Thursday, February 5, 2009

The Local Crowd

Monday, Jan 26

Monday started with a bang as I sat down with a glass of peach juice and a cereal bar called Choco-Cereal+Leche. I have been waiting to see this because I have seen similar cereals before in Italy, but this Chilean cereal called Choco has a muppet-like character on the box who is the mascot/character for the cereal much like Count-Chocula or Toucan Sam. It’s completely weird looking like a bizzaro Grover from Sesame Street, but it’s nice to see the cartoon association with cereal translates to Patagonian Chile.
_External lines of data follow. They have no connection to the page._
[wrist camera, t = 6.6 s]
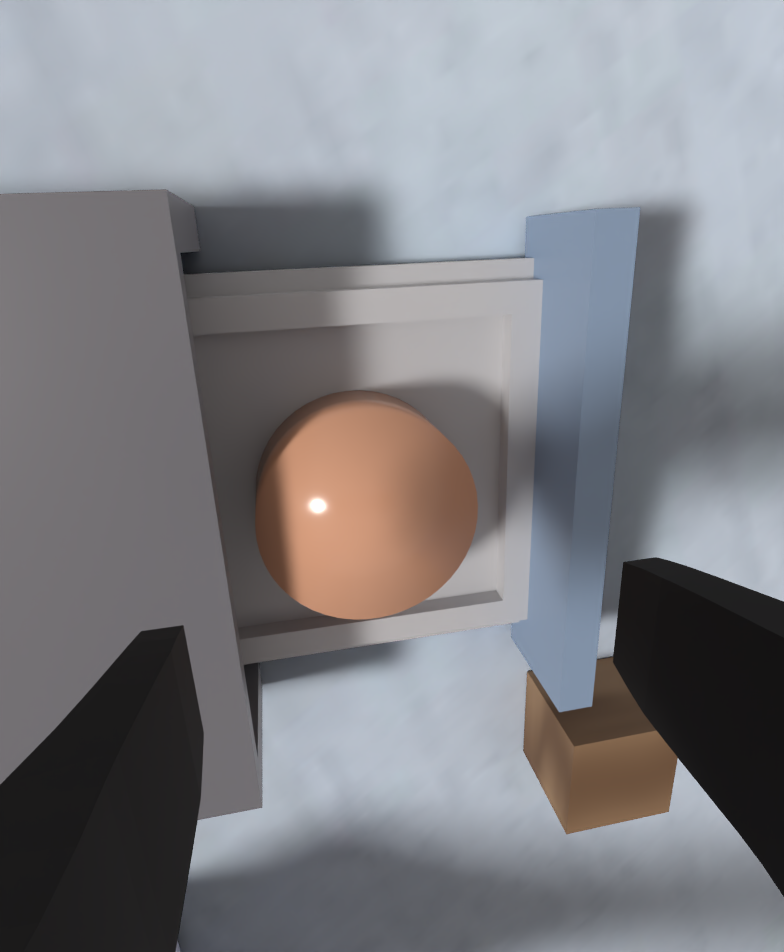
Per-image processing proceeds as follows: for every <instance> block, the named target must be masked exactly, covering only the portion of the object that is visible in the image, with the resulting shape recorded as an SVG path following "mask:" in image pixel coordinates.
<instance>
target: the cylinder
mask: <svg viewBox="0 0 784 952" xmlns="http://www.w3.org/2000/svg"><path fill="white" fill-rule="evenodd" d="M477 518H478V500H477V491H476V487H475V483H474V479H473V477H472V474H471V472H470V469H469V467H468V465H467V463H466V462H465V460H464V458H463V456H462V455H461V454H460V452H459V451H458V450H457V449H456V447H455V446H454V445H453V444H452V443H451V442H450V441H449V440H448V439H447V438H446V437H445V436H444V435H443V434H442V433H441V432H440V431H439V430H438V429H437V428H436V427H435V426H434V425H433V424H432V423H431V422H430V421H429V420H428V419H427V418H426V417H425V416H424V415H423V414H421V413H420V412H419V411H418V410H417V409H415V408H414V407H412V406H411V405H410V404H408V403H406V402H404V401H402V400H400V399H398V398H396V397H393V396H390V395H387V394H384V393H379V392H374V391H364V390H354V391H343V392H337V393H332V394H329V395H326V396H323V397H320V398H318V399H316V400H313V401H311V402H309V403H307V404H306V405H304V406H302V407H301V408H299V409H298V410H296V411H295V412H294V413H293V414H291V415H290V416H289V417H288V418H287V419H285V420H284V422H283V423H282V424H281V425H280V426H279V427H278V428H277V429H276V431H275V432H274V434H273V435H272V436H271V438H270V439H269V441H268V443H267V445H266V447H265V449H264V451H263V453H262V456H261V459H260V462H259V466H258V471H257V476H256V503H255V530H256V540H257V544H258V548H259V552H260V555H261V557H262V560H263V562H264V564H265V566H266V568H267V570H268V571H269V573H270V575H271V576H272V578H273V579H274V580H275V582H276V583H277V584H278V585H279V586H280V588H282V589H283V590H284V591H285V592H286V593H287V594H288V595H289V596H290V597H292V598H293V599H294V600H296V601H297V602H299V603H300V604H302V605H304V606H306V607H308V608H309V609H311V610H313V611H316V612H319V613H322V614H324V615H328V616H332V617H337V618H343V619H373V618H381V617H385V616H389V615H393V614H396V613H399V612H401V611H404V610H407V609H409V608H411V607H413V606H415V605H417V604H419V603H421V602H422V601H424V600H425V599H427V598H428V597H430V596H431V595H433V594H434V593H435V592H436V591H438V590H439V589H440V588H441V587H442V586H443V585H444V584H445V583H446V582H447V581H448V580H449V579H450V578H451V577H452V576H453V574H454V573H455V572H456V570H457V569H458V568H459V566H460V565H461V563H462V561H463V560H464V558H465V557H466V555H467V552H468V550H469V548H470V546H471V543H472V540H473V537H474V534H475V530H476V524H477Z"/></svg>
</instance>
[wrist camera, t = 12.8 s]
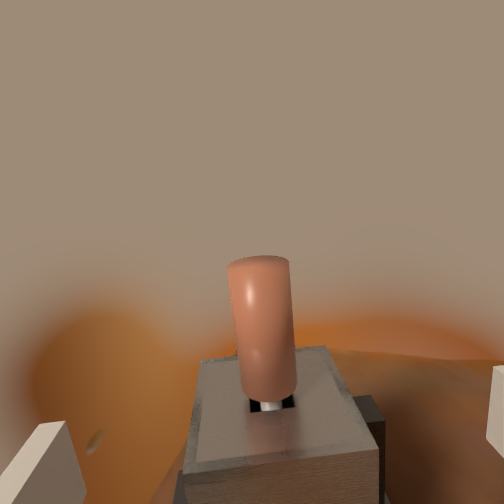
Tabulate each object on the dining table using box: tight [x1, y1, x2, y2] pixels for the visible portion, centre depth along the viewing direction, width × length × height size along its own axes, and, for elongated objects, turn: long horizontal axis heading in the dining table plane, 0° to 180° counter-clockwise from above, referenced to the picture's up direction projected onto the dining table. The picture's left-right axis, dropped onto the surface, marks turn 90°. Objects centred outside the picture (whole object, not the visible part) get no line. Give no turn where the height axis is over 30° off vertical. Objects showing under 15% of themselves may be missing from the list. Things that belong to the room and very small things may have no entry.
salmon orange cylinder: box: [227, 256, 297, 411], centre depth 22 cm, size 4×4×24 cm
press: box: [173, 345, 391, 504], centre depth 24 cm, size 20×20×17 cm
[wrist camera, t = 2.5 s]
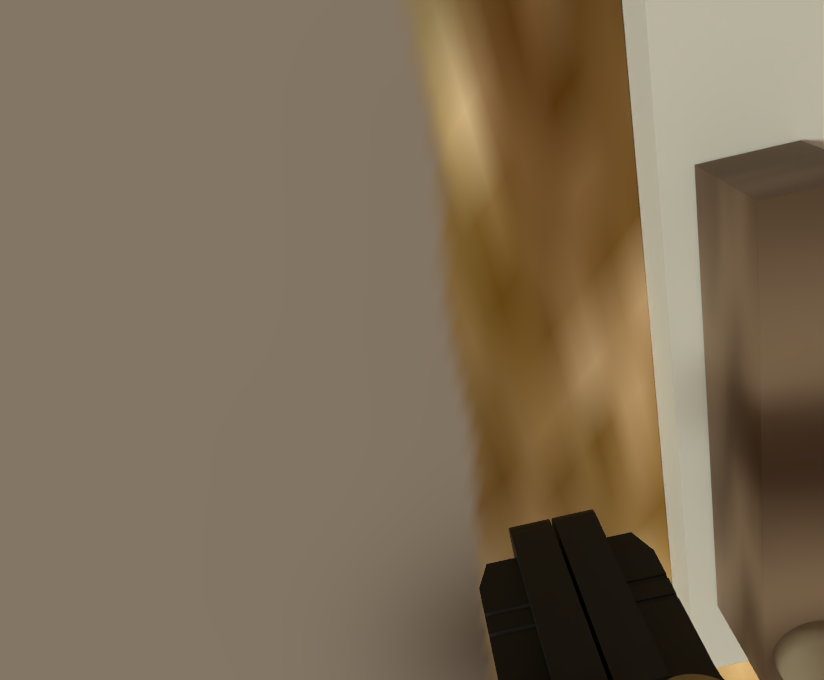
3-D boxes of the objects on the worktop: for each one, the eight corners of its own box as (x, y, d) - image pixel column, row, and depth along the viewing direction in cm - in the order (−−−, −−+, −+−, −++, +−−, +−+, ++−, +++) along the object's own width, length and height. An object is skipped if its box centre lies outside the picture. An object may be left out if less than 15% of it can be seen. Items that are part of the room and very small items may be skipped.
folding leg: (796, 589, 23) (868, 690, 20) (717, 606, 23) (776, 708, 20) (800, 140, 17) (904, 180, 14) (694, 164, 17) (773, 210, 14)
My light breakfast was gone in no time (it seems like the cereal bar portions were made for infants, which they probably were) and I cracked open my Buen Viaje high school Spanish 2 book to get down and dirty with Español. Thanks Julia! I started rolling through the review of Spanish 1, making a list of verbs and conjugations and pronouns…all the good stuff. Then I got to past tense and hit my first stumbling block with Spanish. The Preterite, as they call it in Spanish, does not translate to the Passato Prossimo in Italian or the Passé Composé in French. There is a whole new list of conjugations and irregular conjugations…a huge test for my memory. But, I figure if I practice more with locals it should start to stick. The other weird part is Ser and Ir (to be and to go) have the same conjugation in the Preterite and the only way to tell the difference in the meaning of the words is through the context of the sentence. Kind of annoying, but nothing I didn’t expect.

Lily came home for lunch and we threw together another quick meal of sandwiches and veggies. Side note: the Brita filter is wonderful and will save us so much money with not having to buy bottled water. The tap water here is clean, but chock full of minerals, so the Brita does the trick in filtering out the bad stuff.

After lunch Lily returned to work and returned to my Spanish. Feeling a bit burnt out from so much brain activity, I though some physical activity would make for a welcomed change of pace. Boy was I wrong when I decided to go for my first run in well over a year. I ran for about 2 miles, but by the end I was so crippled by diaphragm cramps and heavy breathing, I pretty much strolled up to my apartment in a limping shuffle. Picture the Hunchback of Notre Dame trying to go for a jog. I’m pretty sure the life guards had a safety watch on me as I passed by atop the sea wall wheezing and coughing. A 24-year-old shouldn’t look like that when going for a run.

I got home and showered just in time to meet Lily coming home from work. We had been invited to a bar to meet all of her Chilean friends in celebration as two of them, Renato and Maca, had gotten engaged just days before. We had a quick dinner of pasta soup in chicken broth, seasoned avocados, and salad. The streak stays alive with another successful meal. We drank some Carmonere wine with dinner and then we were off for a night on the town.

We met Lily’s friends at a bar called Barometro, which was awesome to say the least. The bar had a very lodgey feel as we sat around a table made from the cross-section of a giant beach tree trunk. We laid back in huge leather sofas that swallowed us whole. Lily’s Chilean crew was perfect. They were so incredibly nice and hospitable and they spoke very good English. They were all just as excited to meet me as I was to meet them. They are all extremely well traveled as Rodrigo lived in China, Renato in England, Diego in San Francisco, and Paola in New Zealand. While the accents around the table varied, the quality of English was quite impressive. I hope my Spanish is that good by the end of the trip. I had some great talks about travel and sports and life and just about all of them individually invited Lily and I to asados and dinners at their houses.

As the night moved on I was introduced to the piscola, or the national drink as they call it. Simply enough it is a pisco and coke and is reminisant of a rum and coke or Jack and coke, but much lighter and not as strong (even though half of the glass is filled with pisco). Soon after we had a round of coca-russa which translates to Russian coke. The drink consisted of coating one side of an orange slice with coffee powder, the other side with confectionary sugar, eating the covered orange slice and then tossing back a shot of vodka. It was actually quite good. A little intense in terms of the production associated with the drink, but tasty nonetheless.

Before I knew it the mellow lodge-like bar turned into a techno dance rave with laser lights and fog. Talk about bizarre. Another member of the Chilean crew, Nony (short for Jonathan), got behind the turn tables and started putting together some really good remixes. Lily and I danced for a bit before we strolled home along the Costanera to our apartment. What a night! It was great to meet the people about whom Lily had been telling me…putting faces to the names. I can’t wait for round 2.